Grand Prix Preparation
Few sports have the same logistical issues as motor sports do, and for Formula One in particular, with circuits spread to the far corners of the globe, logistics is an enormous challenge.
The first challenge involves transportation of team members. Normally, about 100 people travel from the team's headquarters to the grand prix. The team must also rent cars, buses and vans -- or, if the race is in a highly congested area, charter helicopters. At the track itself, the team operates from a large mobile facility. A catering staff prepares meals for the team in a kitchen that could rival many restaurant kitchens.
Most teams transport three cars, one spare chassis and several spare engines to each race. Technical partners and local contractors ship tires, fuel and other equipment not manufactured by the team. All teams are headquartered in Europe, so for the European races, they'll pack their equipment into articulated trucks and drive it to the destination. For the races in Asia, Australia and the Americas, the teams fly out their equipment on transport planes.
Formula One races are on Sundays, and everything must be set up and ready to go by Friday morning, when practice and qualifying sessions begin. Drivers can practice as much or as little as they want during the sessions, but their goal is to sort out how to set up the car to achieve maximum speed on that particular track, in specific weather conditions. The driver, working closely with the race engineer, will choose suspension and aerodynamic settings, pick tires and determine optimal fueling. The race engineer and the driver will continue to communicate and tweak their strategy during the race.
The two qualifying sessions almost immediately follow the practice sessions. Friday qualifying measures one thing -- speed around a single lap. The car has to carry only enough fuel to get it around the track once. The results from Friday determine the lineup on the next day.
Saturday qualifying is a bit different. The rules specify that no fuel can be added between the end of Saturday qualifying and the driver's first pit stop during the race on Sunday. That means cars are much heavier on the second day of qualifying and much harder to control. If a driver spins out of control or leaves the track, he doesn't get a second chance. He must either continue the lap or abort it altogether.

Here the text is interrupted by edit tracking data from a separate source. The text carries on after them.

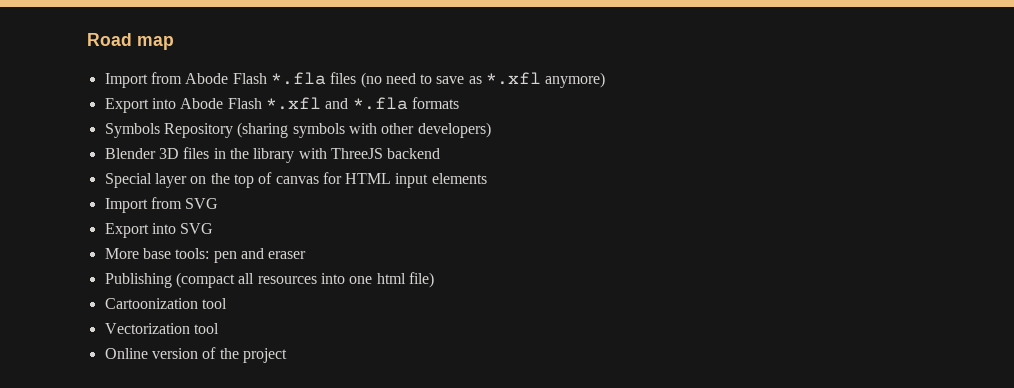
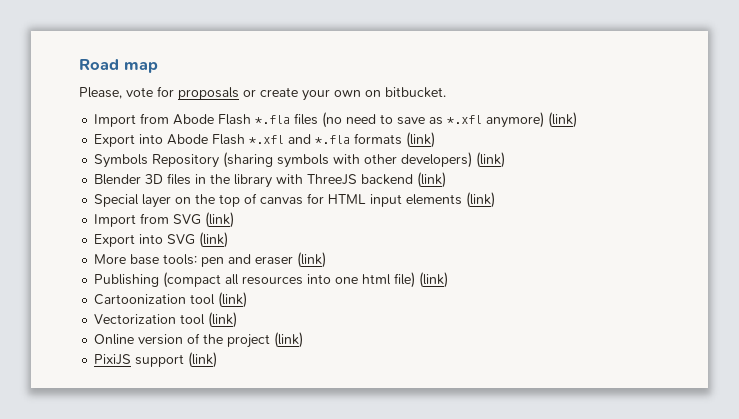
(174, 43) none -> [79,86,446,101] // Please, vote for proposals or create your own on bitbucket.
(606, 80) none -> [548,112,578,128] (link)
(459, 103) none -> [406,132,436,148] (link)
(491, 130) none -> [476,152,506,168] (link)
(441, 153) none -> [417,172,447,188] (link)
(487, 178) none -> [466,192,496,208] (link)
(219, 203) none -> [205,212,235,228] (link)
(214, 228) none -> [199,232,229,248] (link)
(307, 255) none -> [297,252,327,268] (link)
(434, 280) none -> [419,272,449,288] (link)
(227, 303) none -> [218,292,248,308] (link)
(219, 328) none -> [208,312,238,328] (link)
(287, 355) none -> [274,332,304,348] [94,352,218,368] (link) // PixiJS support (link)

Either way, he will not enjoy a favorable position on Sunday. Aborting the lap does offer one advantage: The driver will have more fuel at the start of the race, which could help him gain an advantage over the rest of the field.
Saturday's fastest driver gets to sit in the pole position on Sunday, which means he starts from the very front. This has obvious advantages in any kind of race, but for Formula One, it is particularly advantageous, mainly because overtaking another car is a rarity. The other racers line up behind the pole position based on their Saturday performance, forming a two-row grid. Once all of the cars have passed a prerace inspection, a final grid is issued and the stage is set for the race.